While living in B.C., I’ve been very lucky to enjoy the fruits of a very bountiful food system. It has been great to be here at a time when more and more B.C. foods are being celebrated in the home, in the markets and in the restaurants.
The resurgence of an appreciation for food systems, local food production and cooking with “whole-foods” has fed the food geek in me in so many ways.
It has also shaped my current food world – my perspective of what and how we eat and where and how our food is grown and harvested.
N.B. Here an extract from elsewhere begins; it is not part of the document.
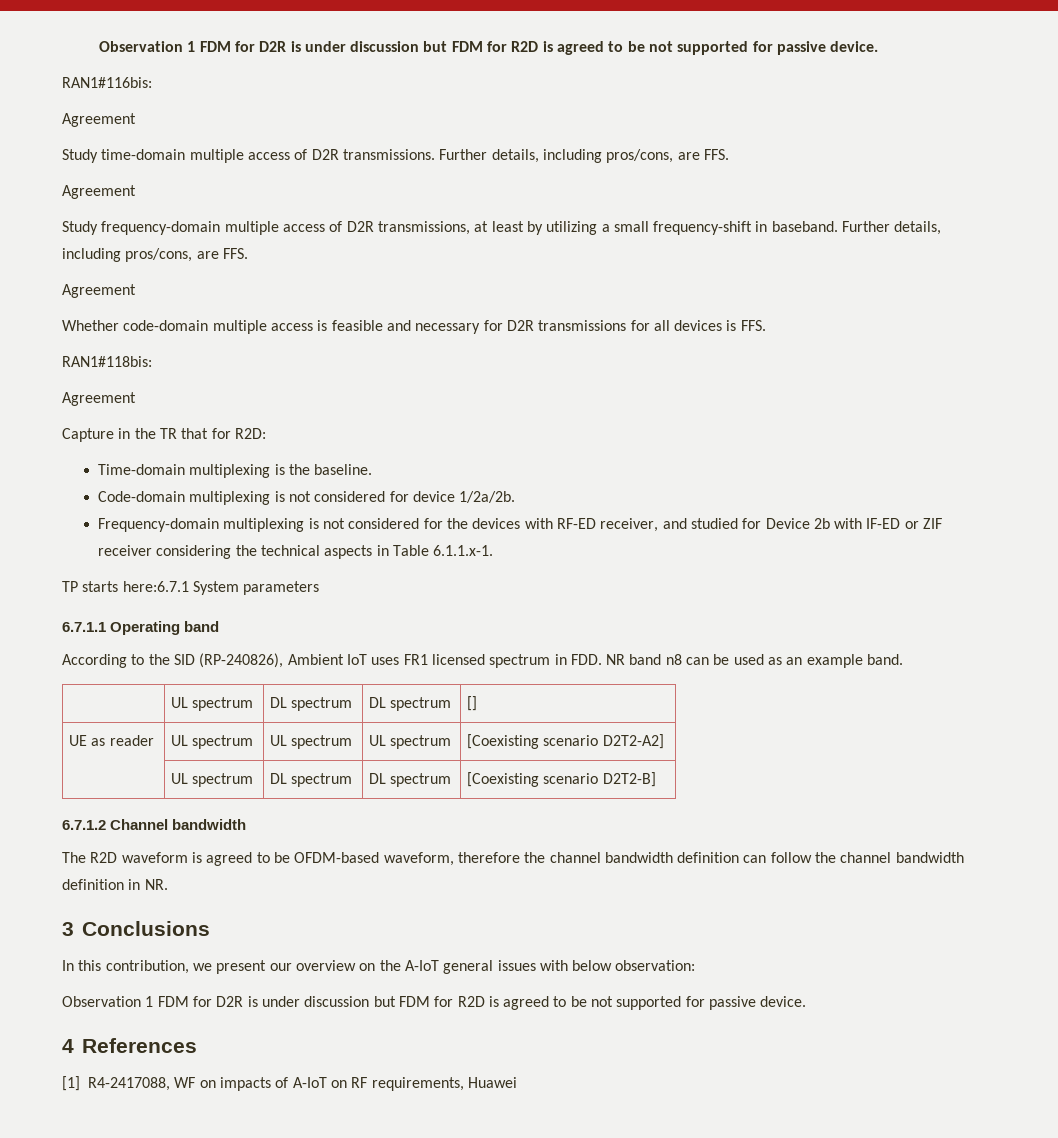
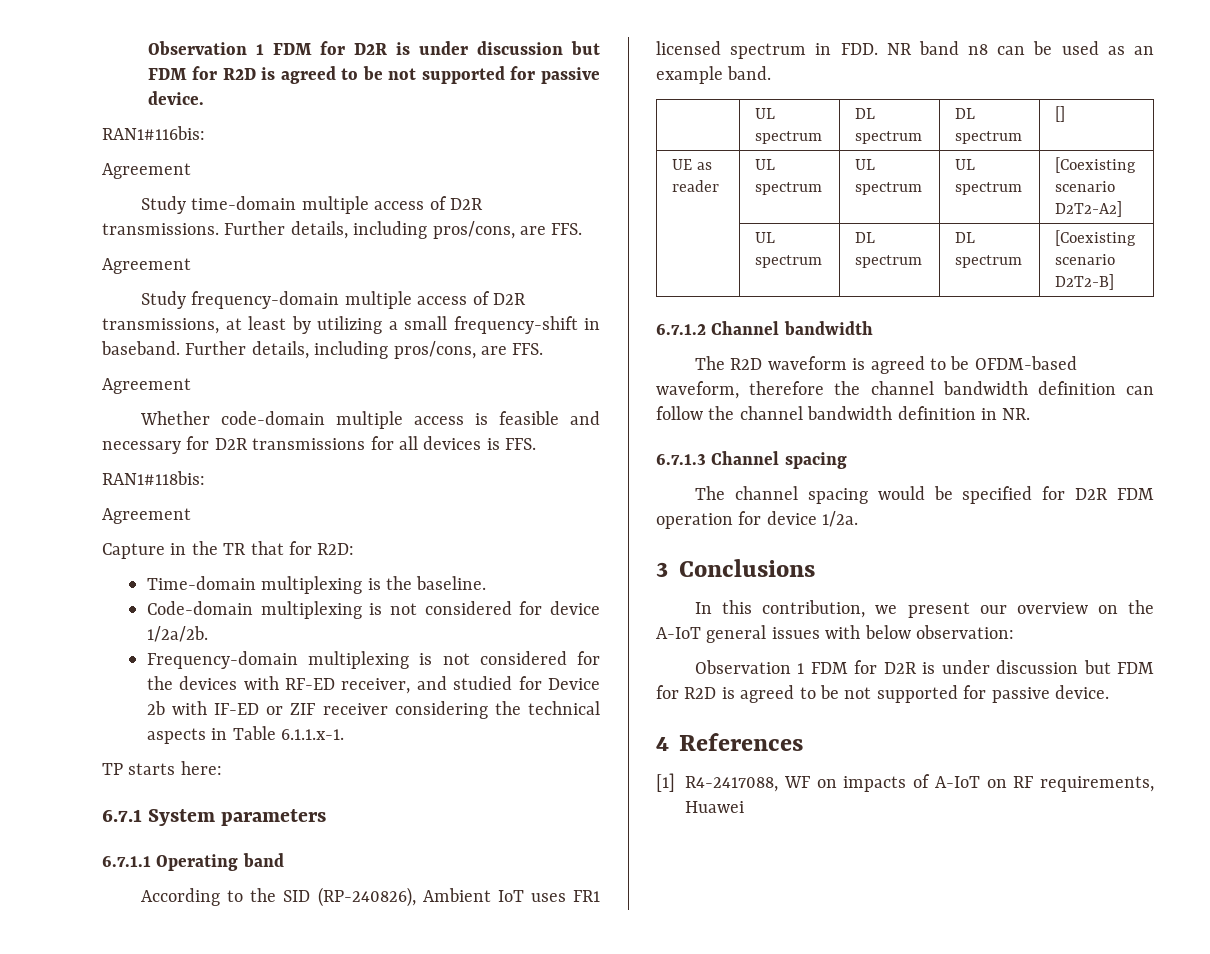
[122,581,189,592] here:6.7.1 -> [180,761,222,775] [102,809,142,822] here: // 6.7.1
(168, 884) none -> [656,451,847,469] [695,486,1154,504] [656,511,859,529] // 6.7.1.3 Channel spacing // The channel spacing would be specified for D2R FDM operation for device 1/2a.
Thinking back, I have learned that I may have taken my food world a little for granted growing up. Eating seasonally was, well, just eating what was in season. Nothing sexy, just what we did. Whether it was growing, buying, picking or fishing what was in season, it was just what made sense. Eating “local” products was also a norm, but never referred to it as such. It just seemed to make sense to eat the foods grown around us, whether it was fresh new potatoes, a bucket of huckleberries or a side of beef in the deep freeze from a neighbouring farm. We often enjoyed the seasonal foods, preserving them. There always seemed to be something in the fridge, freezer or pantry that came from close to home. Back then preserving wasn’t en vogue and on the cover of “foodie” magazine – in fact, I’m pretty confident this was long before the term “foodie” came into being. There just always seemed to be fruit, vegetables or even a little moose in a jar all year long (my grandpa made the best “moose in a mason jar,” ever!). Now, I get giddy at the thought of a home preserve of just about anything.
In my time in B.C I have grown from liking food, to really appreciating food. Moving back to Alberta, I’m looking forward to taking advantage of what that region offers, instead of taking it for granted.
"I may not have gone where I intended to go, but I think I have ended up where I needed to be. So long and thanks for all the fish!" - Douglas Adams.